Muori pure, ma non abortire
Due storie molto diverse accomunate dallo stesso tragico destino: divieto di scegliere. In Turchia, Nevin Y’nin, una ragazza di 26 anni, sta scontando in carcere una pena per omicidio. Poco tempo fa, ha ucciso brutalmente l’uomo che per mesi l’aveva stuprata e minacciata. Nevin, già madre di due bambini, ha scoperto da detenuta di essere incinta. Del figlio del suo dramma non vuole saperne. Si trova ora al quinto mese di gravidanza e, poiché la legge non le consente di abortire, ha minacciato di suicidarsi.
In Turchia l’aborto è legale entro le prime dieci settimane di gravidanza. A maggio di quest’anno il primo ministro turco Tayyip Erdogan ha dichiarato che «l’aborto è un omicidio» e da allora si sta muovendo per rendere difficile, se non impossibile l’aborto. Dal mese di luglio è scattato il divieto di vendere il Misoprostol, farmaco usato per l’interruzione di gravidanza senza rischi (ma anche per il trattamento di emorragie post-parto), mentre è in preparazione una nuova legge sull’aborto che prevede ulteriori restrizioni, come rendere illegale l’interruzione praticata dopo la quarta settimana di gravidanza. Visto che una donna difficilmente scopre di essere incinta entro la quarta settimana, l’aborto (legale) sarà praticamente impossibile.
Con la legge attuale e il clima antiabortista che si respira in Turchia, è davvero improbabile che Nevin possa interrompere la gravidanza e la sua tragica storia acquista toni ancora più drammatici. Considerato il livello di disperazione che già in passato aveva mosso le sue azioni, è molto alto il rischio che muoiano sia lei che il feto.

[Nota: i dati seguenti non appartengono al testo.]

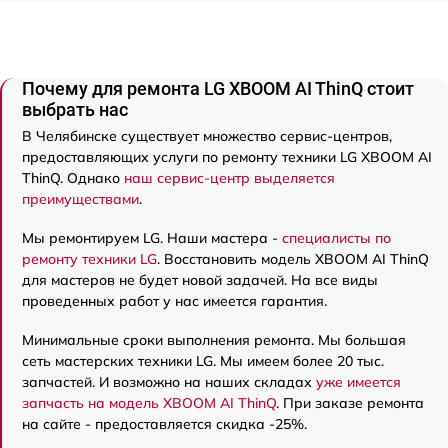
Почему для ремонта LG XBOOM AI ThinQ стоит
выбрать нас
В Челябинске существует множество сервис-центров,
предоставляющих услуги по ремонту техники LG XBOOM AI
ThinQ. Однако
наш сервис-центр выделяется
преимуществами
.
Мы ремонтируем LG. Наши мастера -
специалисты по
ремонту техники LG
. Восстановить модель XBOOM AI ThinQ
для мастеров не будет новой задачей. На все виды
проведенных работ у нас имеется гарантия.
Минимальные сроки выполнения ремонта. Мы большая
сеть мастерских техники LG. Мы имеем более 20 тыс.
запчастей. И возможно на наших складах
уже имеется
запчасть на модель XBOOM AI ThinQ
. При заказе ремонта
на сайте - предоставляется скидка -25%.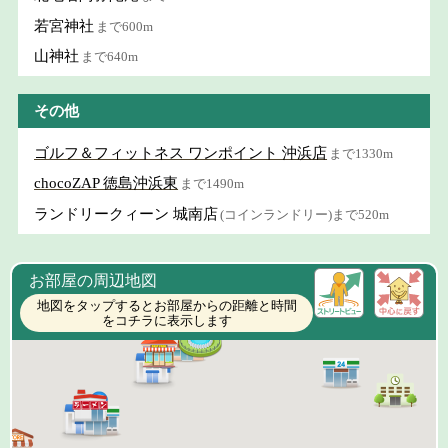
若宮神社
まで600m
山神社
まで640m
その他
ゴルフ＆フィットネス ワンポイント 沖浜店
まで1330m
chocoZAP 徳島沖浜東
まで1490m
ランドリークィーン 城南店
(コインランドリー)まで520m
お部屋の周辺地図
地図をタップするとお部屋からの距離と時間
をコチラに表示します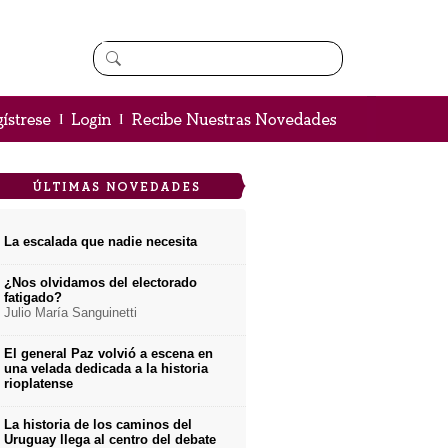
La escalada que nadie necesita
¿Nos olvidamos del electorado
fatigado?
Julio María Sanguinetti
El general Paz volvió a escena en
una velada dedicada a la historia
rioplatense
La historia de los caminos del
Uruguay llega al centro del debate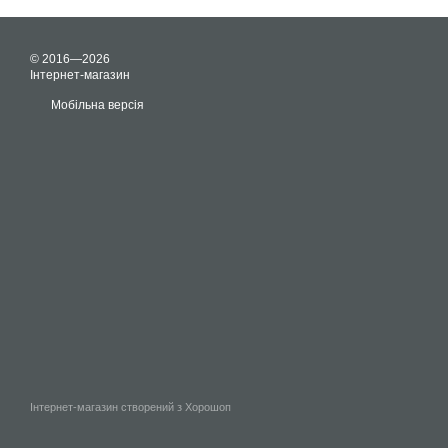
© 2016—2026
Інтернет-магазин
Мобільна версія
Інтернет-магазин створений з Хорошоп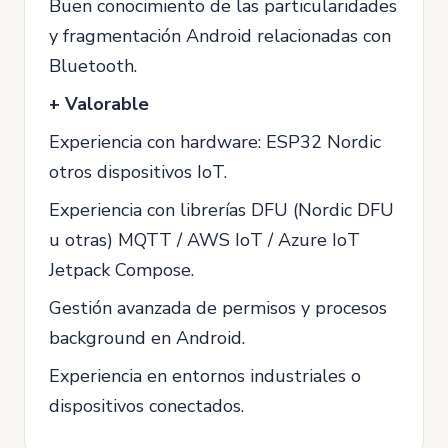
Buen conocimiento de las particularidades
y fragmentación Android relacionadas con
Bluetooth.
+ Valorable
Experiencia con hardware: ESP32 Nordic
otros dispositivos IoT.
Experiencia con librerías DFU (Nordic DFU
u otras) MQTT / AWS IoT / Azure IoT
Jetpack Compose.
Gestión avanzada de permisos y procesos
background en Android.
Experiencia en entornos industriales o
dispositivos conectados.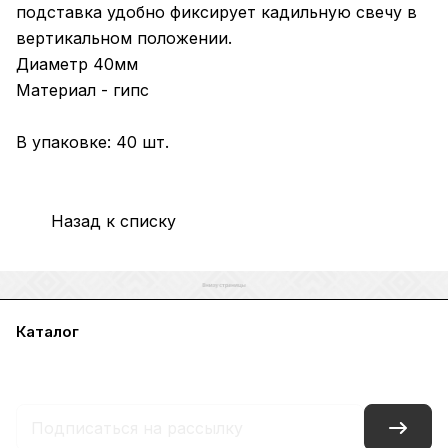
подставка удобно фиксирует кадильную свечу в
вертикальном положении.
Диаметр 40мм
Материал - гипс
В упаковке: 40 шт.
Назад к списку
Каталог
Акции
Бренды
Услуги
Блог
Условия оплаты
Условия доставки
Контакты
Магазины
Гарантия на товар
Документы
Оферта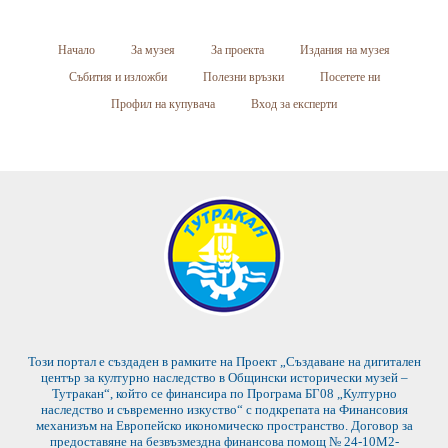
Начало
За музея
За проекта
Издания на музея
Събития и изложби
Полезни връзки
Посетете ни
Профил на купувача
Вход за експерти
Този портал е създаден в рамките на Проект „Създаване на дигитален
център за културно наследство в Общински исторически музей –
Тутракан“, който се финансира по Програма БГ08 „Културно
наследство и съвременно изкуство“ с подкрепата на Финансовия
механизъм на Европейско икономическо пространство. Договор за
предоставяне на безвъзмездна финансова помощ № 24-10М2-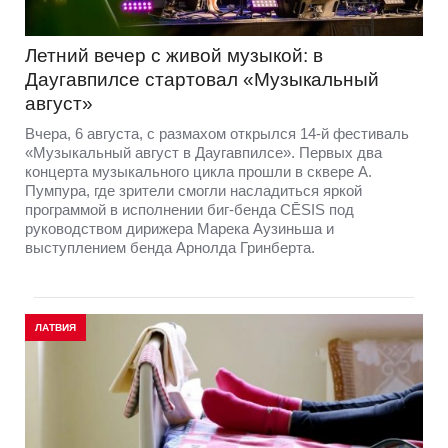
Летний вечер с живой музыкой: в
Даугавпилсе стартовал «Музыкальный
август»
Вчера, 6 августа, с размахом открылся 14-й фестиваль
«Музыкальный август в Даугавпилсе». Первых два
концерта музыкального цикла прошли в сквере А.
Пумпура, где зрители смогли насладиться яркой
программой в исполнении биг-бенда CĒSIS под
руководством дирижера Марека Аузиньша и
выступлением бенда Арнолда Гринберта.
ЛАТВИЯ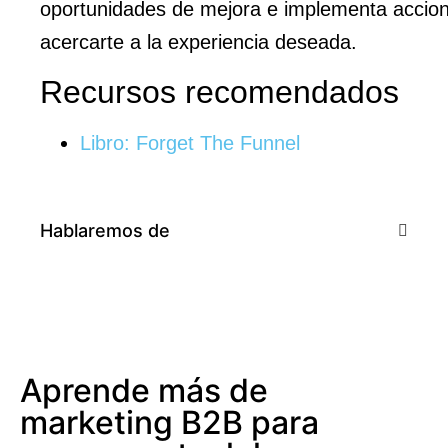
oportunidades de mejora e implementa accio
acercarte a la experiencia deseada.
Recursos recomendados
Libro: Forget The Funnel
Hablaremos de
Aprende más de
marketing B2B para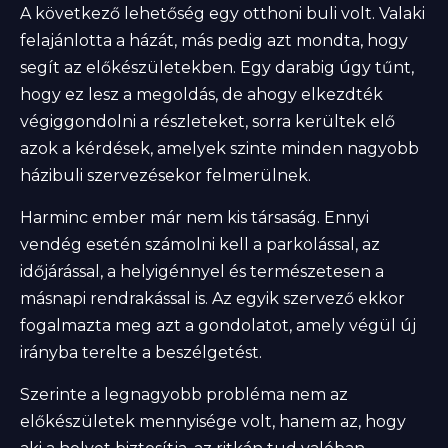
A következő lehetőség egy otthoni buli volt. Valaki
felajánlotta a házát, más pedig azt mondta, hogy
segít az előkészületekben. Egy darabig úgy tűnt,
hogy ez lesz a megoldás, de ahogy elkezdték
végiggondolni a részleteket, sorra kerültek elő
azok a kérdések, amelyek szinte minden nagyobb
házibuli szervezésekor felmerülnek.
Harminc ember már nem kis társaság. Ennyi
vendég esetén számolni kell a parkolással, az
időjárással, a helyigénnyel és természetesen a
másnapi rendrakással is. Az egyik szervező ekkor
fogalmazta meg azt a gondolatot, amely végül új
irányba terelte a beszélgetést.
Szerinte a legnagyobb probléma nem az
előkészületek mennyisége volt, hanem az, hogy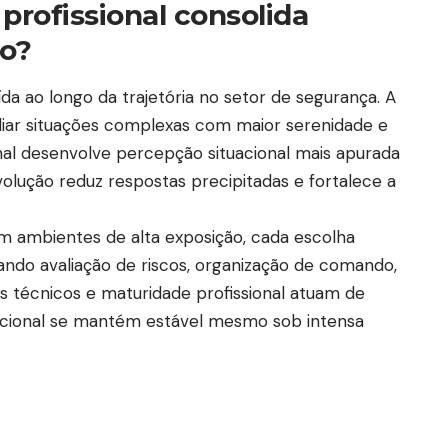
rofissional consolida
ão?
ída ao longo da trajetória no setor de segurança. A
liar situações complexas com maior serenidade e
nal desenvolve percepção situacional mais apurada
olução reduz respostas precipitadas e fortalece a
em ambientes de alta exposição, cada escolha
uando avaliação de riscos, organização de comando,
s técnicos e maturidade profissional atuam de
tucional se mantém estável mesmo sob intensa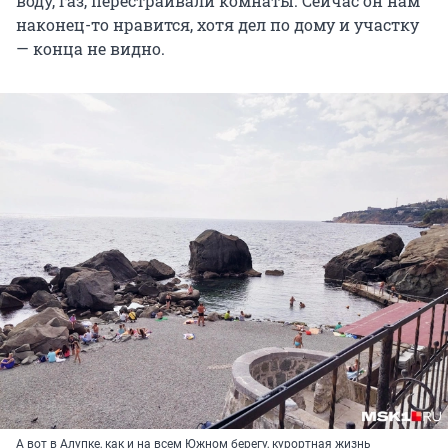
воду, газ, перестраивали комнаты. Сейчас он нам
наконец-то нравится, хотя дел по дому и участку
— конца не видно.
А вот в Алупке, как и на всем Южном берегу, курортная жизнь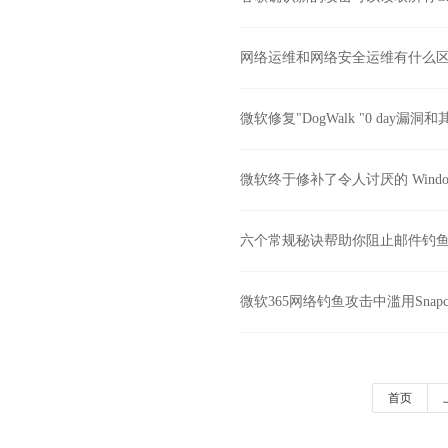
网络运维和网络安全运维有什么
微软修复"DogWalk "0 day漏
微软终于修补了令人讨厌的 Windo
六个常规秘诀帮助你阻止邮件钓
微软365网络钓鱼攻击中滥用Snapc
首页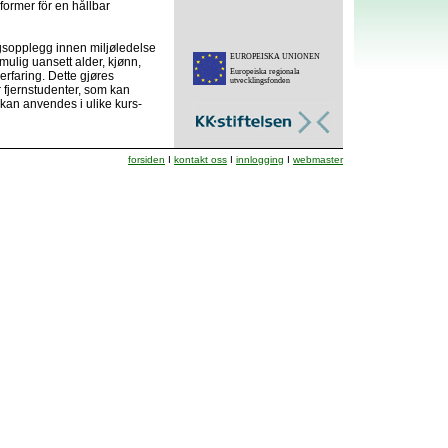
former för en hållbar
ingsopplegg innen miljøledelse
EUROPEISKA UNIONEN
lig uansett alder, kjønn,
Europeiska regionala
erfaring. Dette gjøres
utvecklingsfonden
r fjernstudenter, som kan
kan anvendes i ulike kurs-
forsiden
I
kontakt oss
I
innlogging
I
webmaster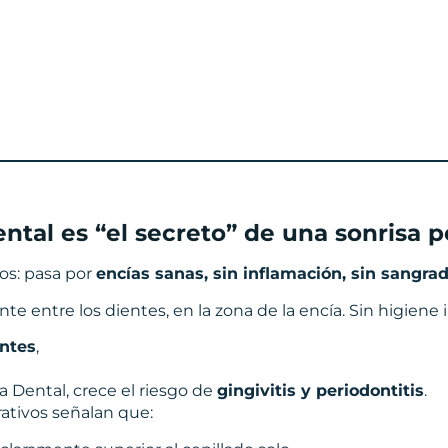
ental es “el secreto” de una sonrisa p
os: pasa por
encías sanas, sin inflamación, sin sangr
e entre los dientes, en la zona de la encía. Sin higiene 
entes
,
 Dental, crece el riesgo de
gingivitis y periodontitis
.
rativos señalan que: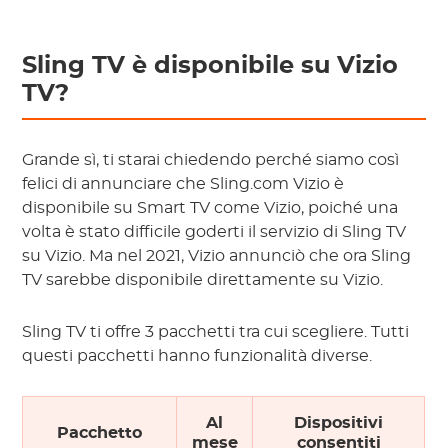
Sling TV è disponibile su Vizio
TV?
Grande sì, ti starai chiedendo perché siamo così
felici di annunciare che Sling.com Vizio è
disponibile su Smart TV come Vizio, poiché una
volta è stato difficile goderti il ​​servizio di Sling TV
su Vizio. Ma nel 2021, Vizio annunciò che ora Sling
TV sarebbe disponibile direttamente su Vizio.
Sling TV ti offre 3 pacchetti tra cui scegliere. Tutti
questi pacchetti hanno funzionalità diverse.
Al
Dispositivi
Pacchetto
mese
consentiti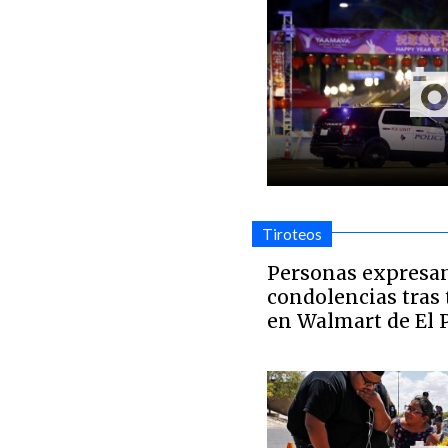
Tiroteos
Personas expresa
condolencias tras 
en Walmart de El 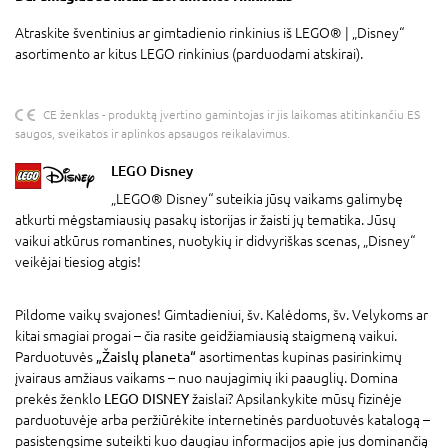
Atraskite šventinius ar gimtadienio rinkinius iš LEGO® | „Disney“
asortimento ar kitus LEGO rinkinius (parduodami atskirai).
CE ženklas - produktą įvertino gamintojas ir jis laikomas atitinkančiu ES
saugos, sveikatos ir aplinkos apsaugos reikalavimus.
LEGO Disney
„LEGO® Disney“ suteikia jūsų vaikams galimybę
atkurti mėgstamiausių pasakų istorijas ir žaisti jų tematika. Jūsų
vaikui atkūrus romantines, nuotykių ir didvyriškas scenas, „Disney“
veikėjai tiesiog atgis!
Pildome vaikų svajones! Gimtadieniui, šv. Kalėdoms, šv. Velykoms ar
kitai smagiai progai – čia rasite geidžiamiausią staigmeną vaikui.
Parduotuvės
„Žaislų planeta“
asortimentas kupinas pasirinkimų
įvairaus amžiaus vaikams – nuo naujagimių iki paauglių. Domina
prekės ženklo
LEGO DISNEY
žaislai? Apsilankykite mūsų fizinėje
parduotuvėje arba peržiūrėkite internetinės parduotuvės katalogą –
pasistengsime suteikti kuo daugiau informacijos apie jus dominančią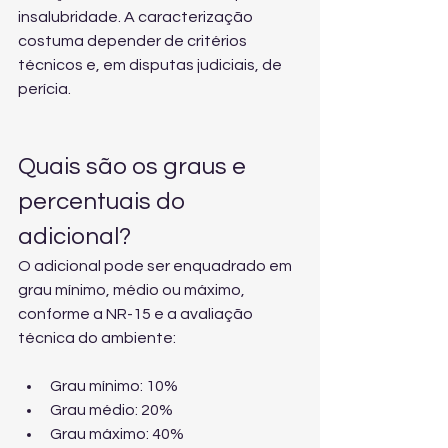
insalubridade. A caracterização 
costuma depender de critérios 
técnicos e, em disputas judiciais, de 
perícia.
Quais são os graus e 
percentuais do 
adicional?
O adicional pode ser enquadrado em 
grau mínimo, médio ou máximo, 
conforme a NR-15 e a avaliação 
técnica do ambiente:
Grau mínimo: 10%
Grau médio: 20%
Grau máximo: 40%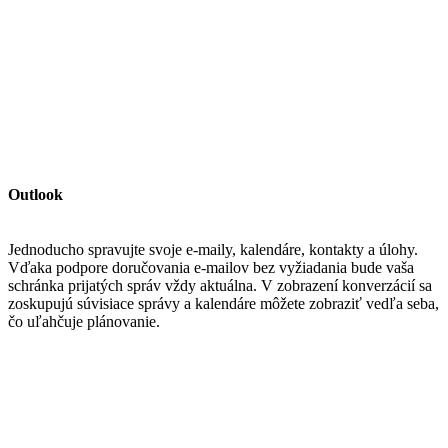
Outlook
Jednoducho spravujte svoje e-maily, kalendáre, kontakty a úlohy.
Vďaka podpore doručovania e-mailov bez vyžiadania bude vaša
schránka prijatých správ vždy aktuálna. V zobrazení konverzácií sa
zoskupujú súvisiace správy a kalendáre môžete zobraziť vedľa seba,
čo uľahčuje plánovanie.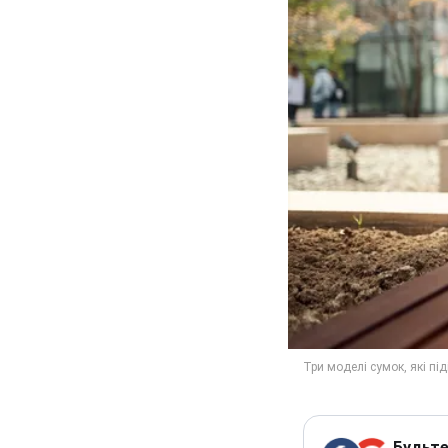
Будьте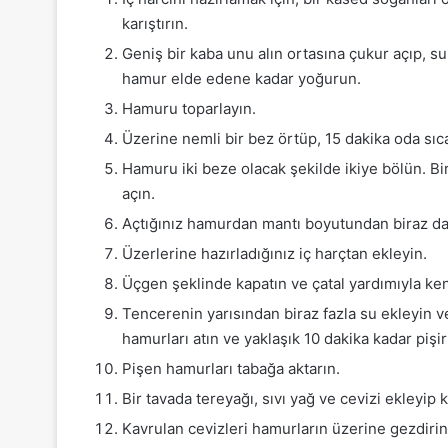
karıştırın.
Geniş bir kaba unu alın ortasına çukur açıp, su
hamur elde edene kadar yoğurun.
Hamuru toparlayın.
Üzerine nemli bir bez örtüp, 15 dakika oda sıca
Hamuru iki beze olacak şekilde ikiye bölün. B
açın.
Açtığınız hamurdan mantı boyutundan biraz dah
Üzerlerine hazırladığınız iç harçtan ekleyin.
Üçgen şeklinde kapatın ve çatal yardımıyla ken
Tencerenin yarısından biraz fazla su ekleyin v
hamurları atın ve yaklaşık 10 dakika kadar pişir
Pişen hamurları tabağa aktarın.
Bir tavada tereyağı, sıvı yağ ve cevizi ekleyip 
Kavrulan cevizleri hamurların üzerine gezdirin. P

Morire assieme al feto è esattamente ciò che è successo alla sedicenne Esperanza Hernandez nella Repubblica Dominicana. Anche la storia di Esperanza è intrisa di disperazione e rabbia. La ragazza era incinta e malata di leucemia ad uno stadio avanzato. Per salvarle la vita era necessaria la chemioterapia, ma il trattamento avrebbe causato quasi sicuramente la morte del feto. I medici di norma in queste situazioni procedono con un aborto terapeutico, ma in questo caso si sono rifiutati per paura di essere denunciati. Nella Repubblica Dominicana l’interruzione di gravidanza è vietata. Si è costituito quindi un comitato bioetico per decidere cosa fosse meglio fare, ma nell’attesa Esperanza è morta e con lei il suo bambino.
Il Congresso nazionale della Repubblica Dominicana nel 2009 ha inserito nella Costituzione un articolo che stabilisce che «il diritto alla vita è inviolabile dal concepimento alla morte. Non si potrà stabilire, pronunciare o applicare, in alcun caso, la pena di morte». Se da un lato, quindi, è stata abolita la pena capitale, dall’altro, parlando di concepimento, è stato vietato l’aborto. La legge è stata fortemente voluta dall’arcivescovo di Santo Domingo, che fino a poco prima della votazione, esortava i legislatori a fare «ciò che tutto il Paese vuole, ciò che la Chiesa cattolica e gli altri cristiani vogliono». Adesso c’è il dubbio che tutto il Paese, i cattolici e i cristiani vogliano davvero una legge così. Nel caso di Esperanza il diritto alla vita è stato compromesso dal diritto alla vita del feto, che ha portato alla morte di entrambi. Le parole della madre della ragazza, Rosa, esprimono bene il dolore sconfinato di fronte a questa ingiustizia. «La vita di mia figlia veniva prima. So che l’aborto è un crimine e un peccato, ma ora mi hanno uccisa perché lei era la mia ragione di vita».
Quale accanito antiabortista saprà spiegare alla signora Rosa Hernandez e ai figli di Nevin Y’nin chi ha più diritto di vivere?